Every project has its own difficulties, but the amount of death and destruction that infused every detail of this one became a heavy burden for me to bear, emotionally and intellectually. Without the support and encouragement of teachers, colleagues, students, and friends, I would have not been able to carry this project through. At Cornell I was fortunate to learn from the scholarship of Isaac Kramnick, Jason Frank, Geoffrey C. W. Waite, Peter U. Hohendahl, Anna Marie Smith, Diane Rubenstein, Natalie Melas, Mary Katzenstein, and Barry Maxwell. I am also deeply grateful to the camaraderie and intellectual fellowship of Ute Tellmann, Leila M. Ibrahim, Katherine Gordy, Shannon Marriotti, Megan Thomas, and Israel Waismel-Manor, all of whom contributed to the early stages of this project. At Boğaziçi University I was fortunate to have been the student of Yeşim Arat and Taha Parla, who became crucial interlocutors for this project while I was conducting my fieldwork. At the New School I benefited from having brilliant interlocutors who were also my most challenging critics: Andreas Kalyvas, Victoria Hattam, Andrew Arato, Eli Zaretsky, Ross Poole, Dmitri Nikulin, Oz Frankel, Jeremy Varon, Orit Halpern, Cinzia Arruzza, Miriam Ticktin, Rafi Youatt, Paul Kottman, and Inessa Medzhibovskaya. I thank them all. My graduate students at the New School were crucial for the development of this project to its current form. I am grateful for their critical engagement, inspiration, and provocations. It is my pleasure to thank Pavlina Majorosova, Peter Galambos, Scott Ritner, and especially Jordanco Jovanovski for research assistance related to this project. My book greatly benefited from the discerning eye of Susan Pensak at Columbia University Press. I doubt that this project could have been completed if it were not for the friendship of Merve Mısırlı, Michael F. Gasper, Yektan Türkyılmaz, Meltem Sancar, Jonathan Phillips, and Seda Altuğ.
This work would not have been possible without the humbling generosity of all the research participants whose names I cannot recite for reasons of confidentiality.
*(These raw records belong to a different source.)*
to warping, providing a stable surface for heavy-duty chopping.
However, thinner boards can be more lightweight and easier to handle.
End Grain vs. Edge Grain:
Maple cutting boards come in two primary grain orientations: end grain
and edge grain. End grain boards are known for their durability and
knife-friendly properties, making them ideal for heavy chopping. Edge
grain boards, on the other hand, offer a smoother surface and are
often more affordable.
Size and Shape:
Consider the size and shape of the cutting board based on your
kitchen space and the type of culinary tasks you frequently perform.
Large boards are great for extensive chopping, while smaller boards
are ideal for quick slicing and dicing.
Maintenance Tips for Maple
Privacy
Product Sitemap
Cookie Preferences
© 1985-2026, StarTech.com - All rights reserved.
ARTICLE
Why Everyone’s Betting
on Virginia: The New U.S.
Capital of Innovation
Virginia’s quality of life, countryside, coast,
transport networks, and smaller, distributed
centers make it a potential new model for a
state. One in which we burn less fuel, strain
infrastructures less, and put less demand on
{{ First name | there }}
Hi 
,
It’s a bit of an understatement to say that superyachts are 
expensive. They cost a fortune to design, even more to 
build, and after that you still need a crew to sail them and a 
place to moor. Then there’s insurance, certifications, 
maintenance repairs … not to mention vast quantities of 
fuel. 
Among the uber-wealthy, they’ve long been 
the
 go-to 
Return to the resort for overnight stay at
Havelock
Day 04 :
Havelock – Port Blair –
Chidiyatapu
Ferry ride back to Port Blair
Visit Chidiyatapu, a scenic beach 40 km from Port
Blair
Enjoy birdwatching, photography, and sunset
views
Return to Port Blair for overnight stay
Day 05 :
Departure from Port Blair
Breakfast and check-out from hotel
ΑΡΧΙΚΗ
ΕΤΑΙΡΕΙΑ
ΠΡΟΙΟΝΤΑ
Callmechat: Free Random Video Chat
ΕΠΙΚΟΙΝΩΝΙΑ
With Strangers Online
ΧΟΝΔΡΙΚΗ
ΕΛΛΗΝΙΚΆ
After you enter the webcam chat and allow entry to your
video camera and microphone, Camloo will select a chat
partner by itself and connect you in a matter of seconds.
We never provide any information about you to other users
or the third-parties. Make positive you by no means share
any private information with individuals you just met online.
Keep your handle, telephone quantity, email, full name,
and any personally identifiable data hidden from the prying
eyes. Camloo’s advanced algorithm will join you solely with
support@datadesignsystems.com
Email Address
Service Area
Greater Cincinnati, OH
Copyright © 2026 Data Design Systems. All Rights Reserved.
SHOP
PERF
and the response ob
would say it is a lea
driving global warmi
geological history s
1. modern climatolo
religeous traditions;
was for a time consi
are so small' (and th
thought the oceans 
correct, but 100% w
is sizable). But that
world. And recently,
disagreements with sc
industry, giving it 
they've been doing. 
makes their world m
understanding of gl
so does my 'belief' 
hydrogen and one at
My debt to those remarkable individuals, who have opened their homes and hearts to me, shown me enormous hospitality, and entrusted me their memories, experiences, ideas, views, emotions, and dreams, is immense. During my fieldwork I benefited from the help of individuals and institutions, which offered documents, access to archives, contacts, and ideas. Special thanks to Oral Çalışlar and Yücel Sayman for granting me access to their private collections. I would like to mention the collaborative efforts of the following institutions: the Human Rights Foundation of Turkey, Human Rights Association, Istanbul Bar Association, Contemporary Lawyers’ Association, and the Architects’ and Engineers’ Chambers Association of Turkey. Many other organizations, ranging from prisoner rights associations to independent law bureaus, from newspapers and journals to cultural centers, helped me locate materials difficult to find, individuals difficult to reach, stories difficult to forget. To all I extend my sincere thanks.
It is to my loved ones that I owe the most. They have supported me, unconditionally and in so many ways, throughout the vicissitudes of this project, as well as before and beyond. This book could not have been written without Mediha Sangar, who passed away in 1993, having taught me, long before I encountered Plato, that only an examined life is worth living and that death is not an end. It is my hope that my work lives up to her memory. Massimiliano Tomba brightened even my darkest days with his love. Without my siblings, Berna Bargu and Arda Dermanlı, my life would have been impoverished of joy. I dedicate this book, with love and respect, to my parents, Gülçin and Simav Bargu. I am forever grateful to them for all they have given me and for being my source of inspiration in the quest for dignity, equality, and justice.